The arguments in favour were

  • Sketches of the unicorn are to be found in many caves and on rocks in south Africa, especially in the Cape Colony, together with pictures of other living and known animals, drawn by Bushmen.
  • A Zulu in the service of Mr Osborne, a Natal Colonist, told his employer that he, in company with five other Zulus, had explored the plateau of the Drakensberg proper, where they had come to a swamp of the extent of one day’s travelling, and there and then found six animals of dark brown colour about the size of a blesbok, having a long tail, with a long, straight horn on the head.  They proved to be of a very ferocious nature, as they attacked at once, with the result that his five mates were killed, and he only survived by scaling a rock.
  • A Basuto in the service of Daniel Bezuidenhout of the Bethlehem district, had offered to show his master (for a cow and calf as remuneration) a kind of animal on the Drackensberg which he described as the Zulu had done, adding that it was so fierce as to attack its own shadow.
  • As no white man had ever explored the Drackensberg plateau between the sources of the Tugela and Cornetspruit, where the Zulu to had located the swamp, it is just possible that the unicorn thrives there, prevented by its natural shyness from migrating to lower and less lonesome pastures.

The arguments against were

  • Supposing the animal existed at one time in SA, why has nobody ever found a petrified carcase or even a single bone?
  • None of the black tribes have a name for it in their language.
  • That it is not extinct, like the dodo, mastedon or mammoth which have all left evidence of their existence, but is a mere popular fiction like the satyr and the dragon.
  • That the pictures to be found in KhoiSan caves are unsuccessful profile sketches of rhino.

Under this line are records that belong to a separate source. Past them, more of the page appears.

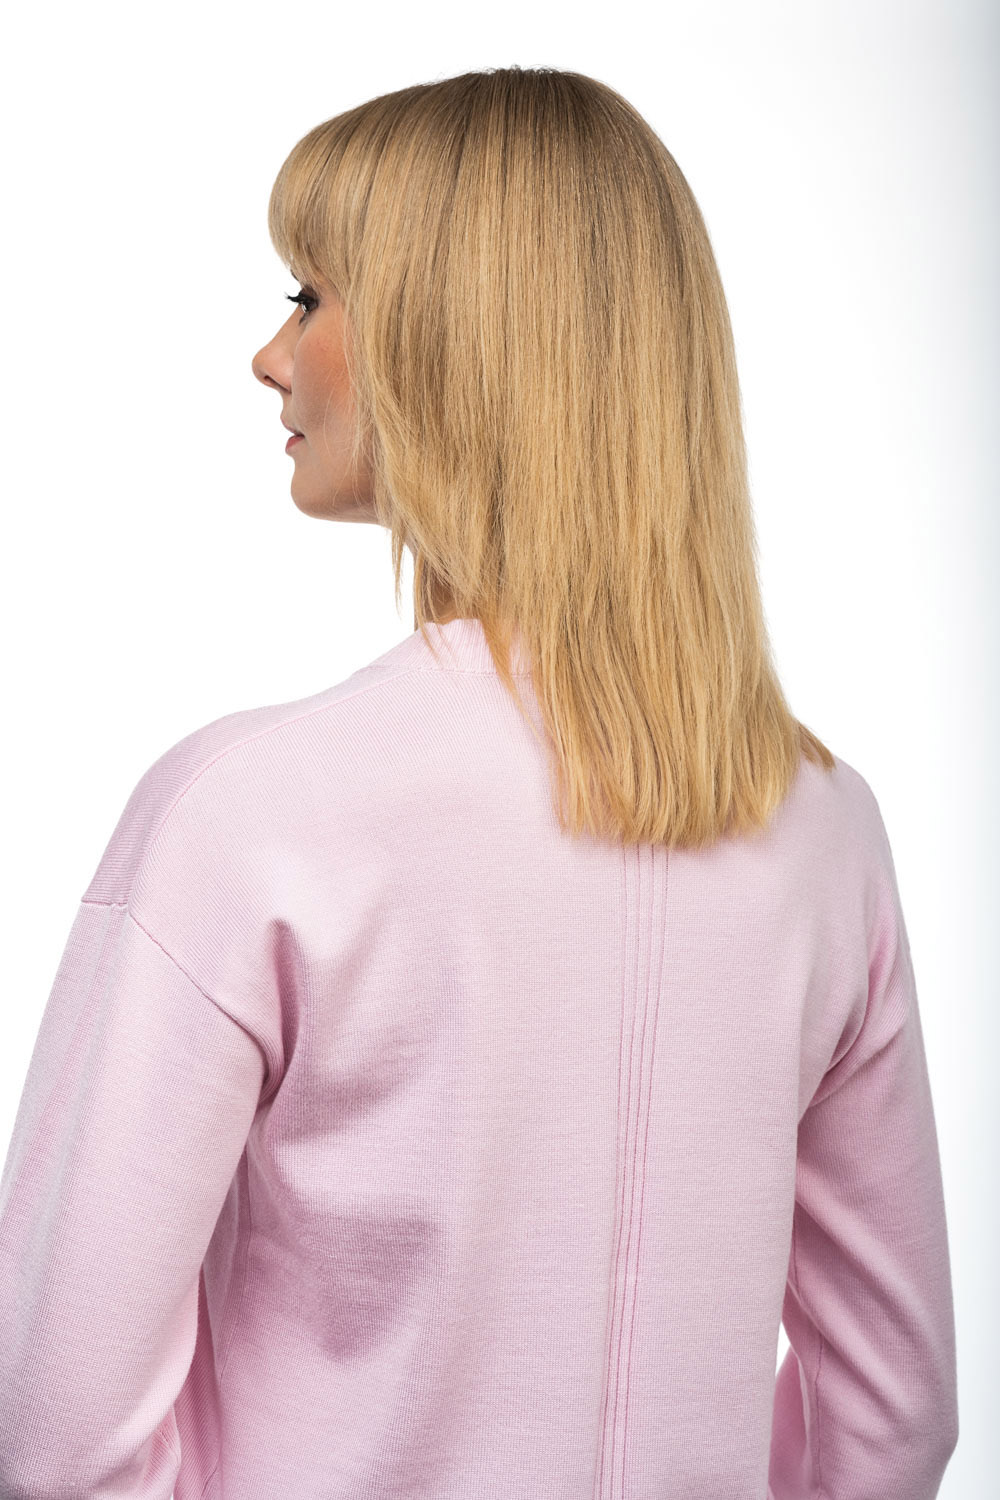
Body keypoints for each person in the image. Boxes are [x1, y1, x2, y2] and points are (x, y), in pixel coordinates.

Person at [0, 65, 958, 1499]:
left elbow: (54, 1435)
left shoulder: (251, 818)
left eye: (309, 297)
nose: (269, 355)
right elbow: (892, 1418)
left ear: (450, 338)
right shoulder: (828, 837)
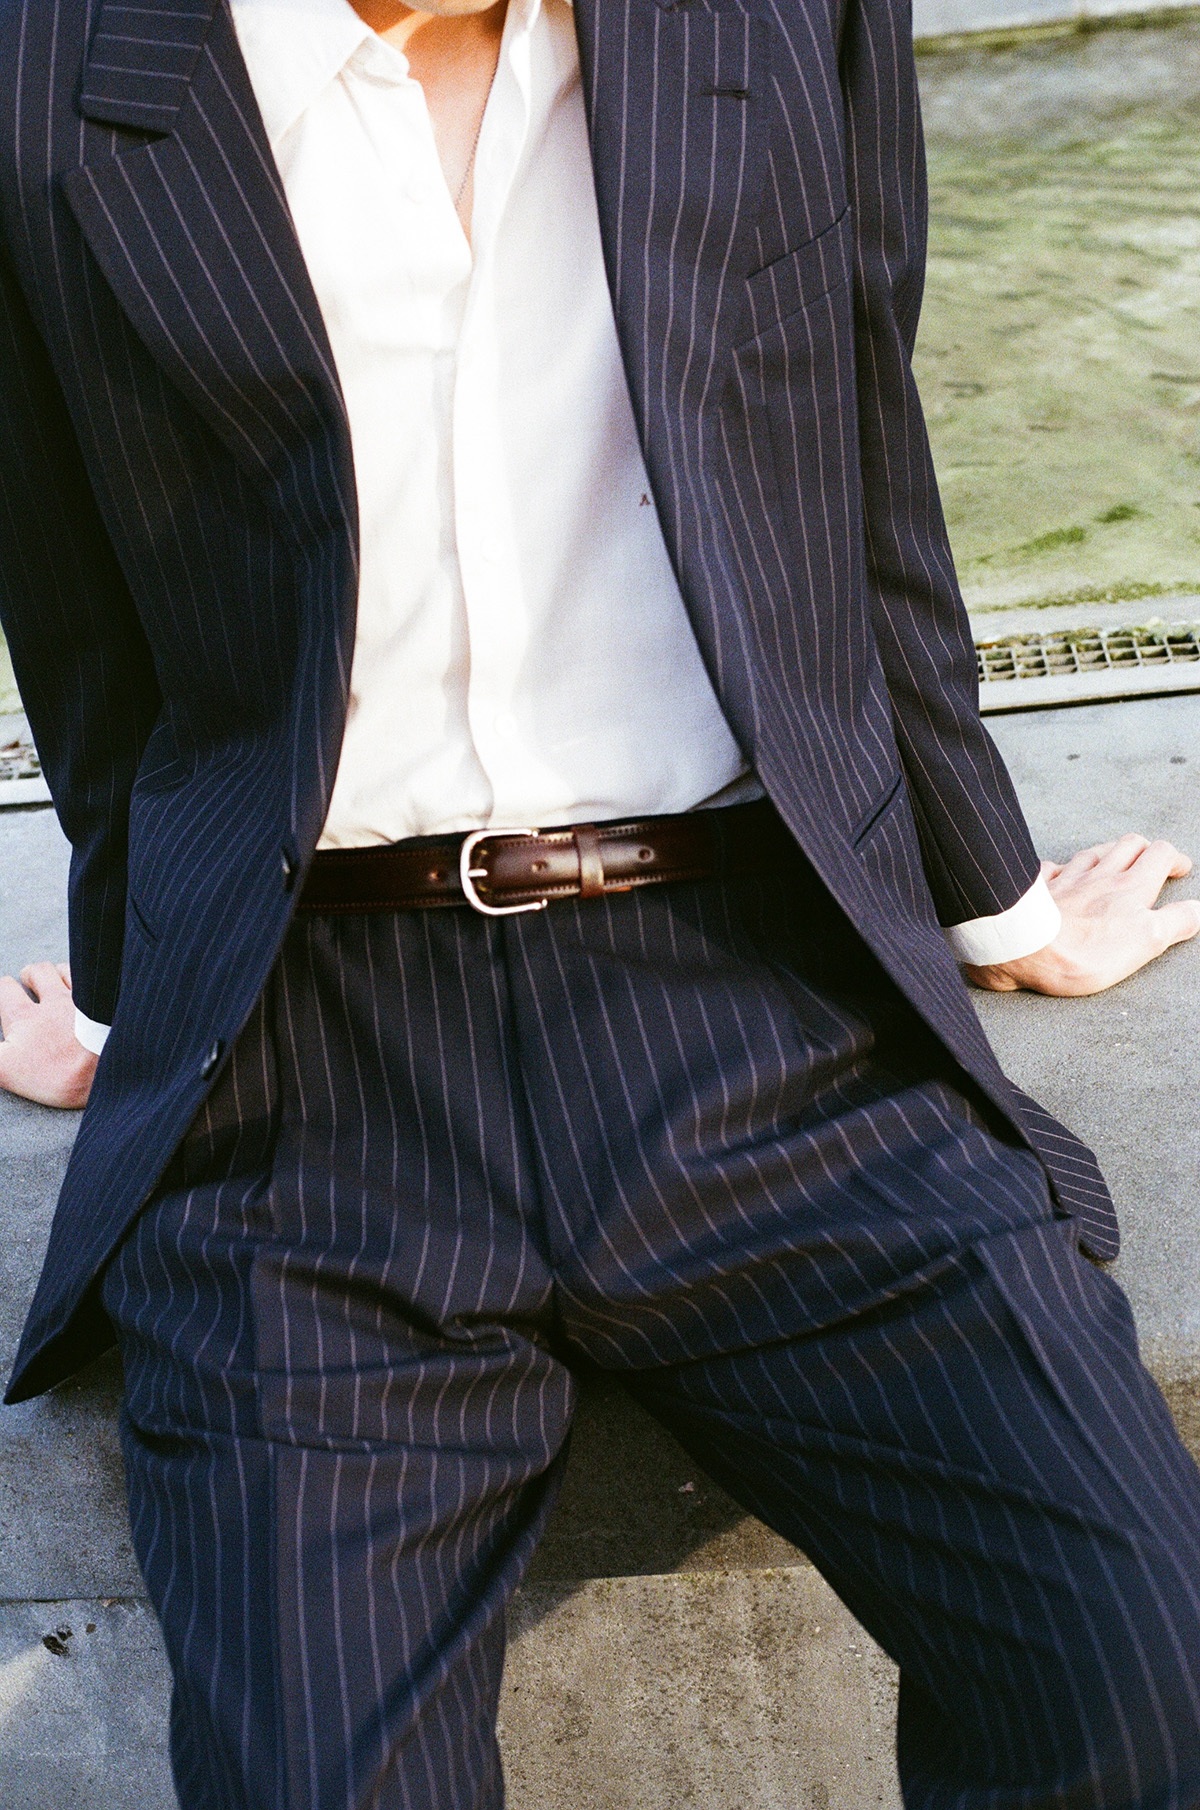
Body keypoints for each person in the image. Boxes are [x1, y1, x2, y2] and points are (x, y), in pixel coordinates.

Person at [2, 0, 1200, 1804]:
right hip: (311, 1079)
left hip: (763, 1012)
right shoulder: (53, 58)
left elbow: (864, 465)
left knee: (1146, 1667)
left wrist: (992, 896)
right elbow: (79, 610)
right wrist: (126, 1004)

As the enterprise was not a very costly affair, those in favour might have persevered, and taken shares in the Natal unicorn Company (Ltd.) except for the hostle attitude at the time of the Paramount chief, Moshesh.  The country to be explored, though occupied by a few KhoiSan, was within his domain.  It was not approachable from the Natal side, as passes through the Drakensberg were not known at that time. The gap through the mountains by which the Griqua chief, Adam Kok, managed to enter Griqualand East, was only discovered at a later period. Hence, the only possible road was up the Namagazi (Elands River) and through Weedsie’s Hoek.  From there Basuto guides would have been indispensible, but, considering the unfriendly feeling of their Chief, and the known dread of the tribe of the few Bushmen still on the mountain, the Natalians despaired of ever procuring a specimen.  For these reasons the paln was abandoned.

Whether the company in Natal was ever established has not been ascertained, but speculation about the existence of the unicorn went on in South Africa, even as late as May 1910.